Alors que le RGPD ne s’applique pas aux seules personnes présentes sur le territoire de l’Union et n’opère pas de distinction selon la nature de l’activité concernée par les traitements, la protection du CCPA ne bénéficie qu’aux « consumers » de l’état de Californie et de manière circonscrite. Le texte ne contraint ainsi que les entités qui génèrent sur le territoire de l’Etat un chiffre d’affaires annuel supérieur à 25 millions de dollars, achètent, vendent ou partagent à des fins commerciales les informations d’au moins 50.000 consommateurs par an, ou dont la moitié des revenus provient de la vente de données personnelles des consommateurs.
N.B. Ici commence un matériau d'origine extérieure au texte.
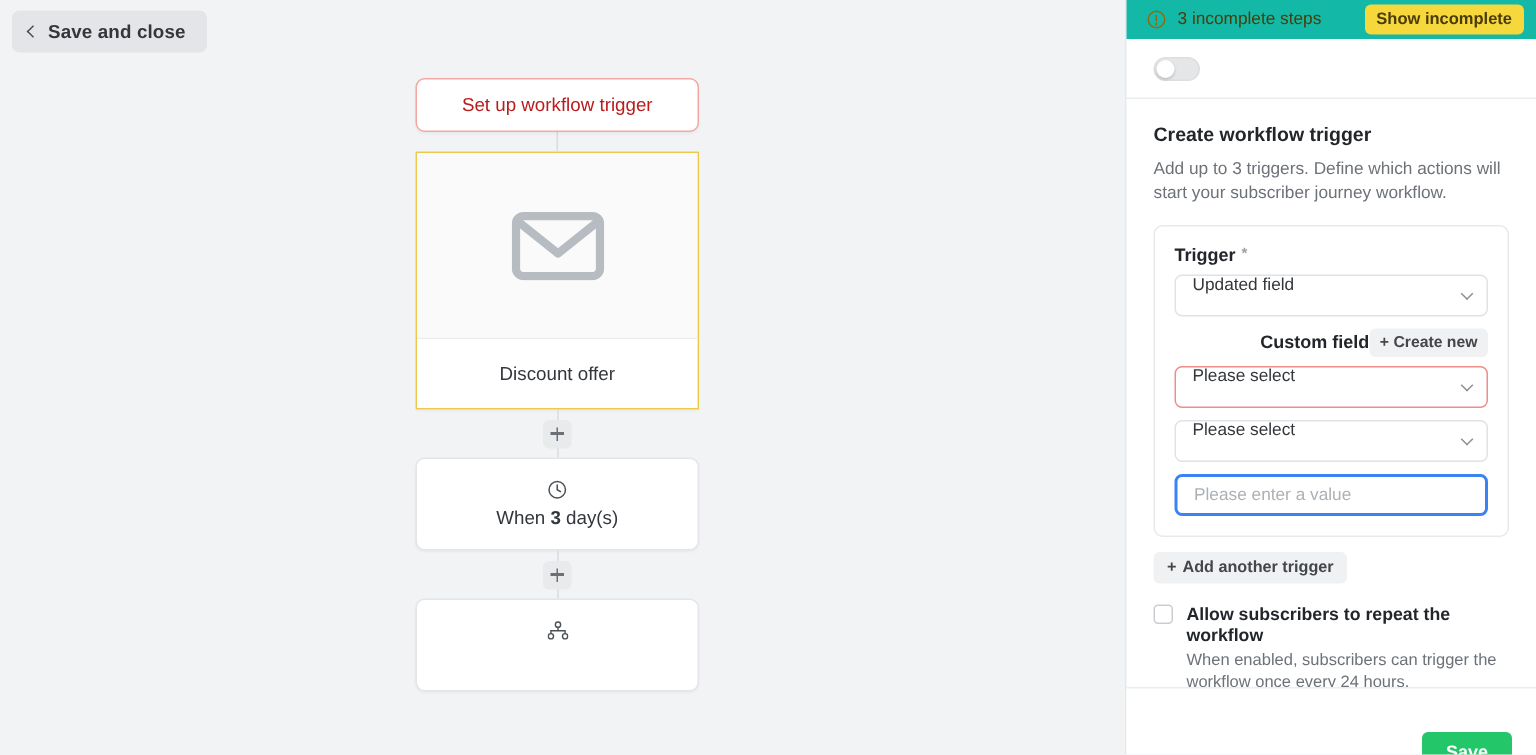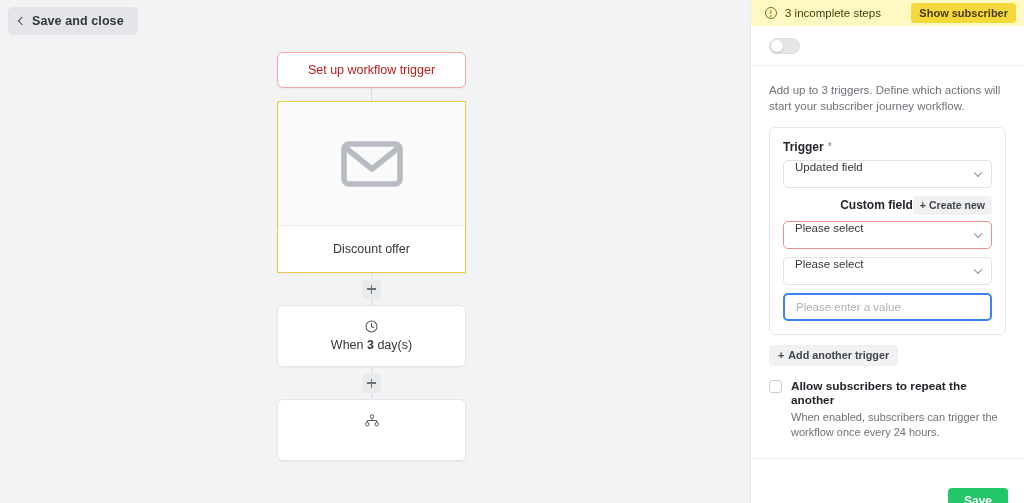"3 incomplete steps" #alert-bar { background: #fef9c3 -> #14b8a6 }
Dans le but de renforcer la maîtrise des personnes sur leurs données, le CCPA leur confère différents droits, parmi lesquels celui d’être informées de la nature des données collectées ainsi que des finalités de leur collecte. En cas de vente ou de communication à un tiers, la personne dispose d’un droit d’opposition « opt-out » via une mention spécifique accessible depuis la page d’accueil du site internet de l’entité.

S’agissant de tels droits, alors même que le CCPA exclut explicitement toute discrimination à l’encontre des « consumers » à raison de l’exercice des prérogatives que le texte leur confère, ce principe connaît des limites. En effet, les intéressés peuvent se voir imposer un niveau de service inférieur ou un prix supérieur directement lié à la perte de valeur potentielle de leurs données du fait de la prise en considération de leurs droits. A l’appui de cette démarche, le CCPA autorise le responsable de traitement à créer des programmes d’incitations, notamment financières, au bénéfice de la personne qui accepte la collecte ou la revente de ses données personnelles. Ces exemples illustrent, de manière significative, les atténuations à l’interdiction de discrimination du fait de l’exercice des droits « Informatique et libertés » et conduisent à considérer les données personnelles en tant que valeur marchande.

Cette approche va à l’encontre de celle du RGPD même si, dans son dernier rapport d’activité, la CNIL invoque les assistants vocaux, tels que les enceintes connectées, comme une caractéristique de « la monétisation de l’intime ».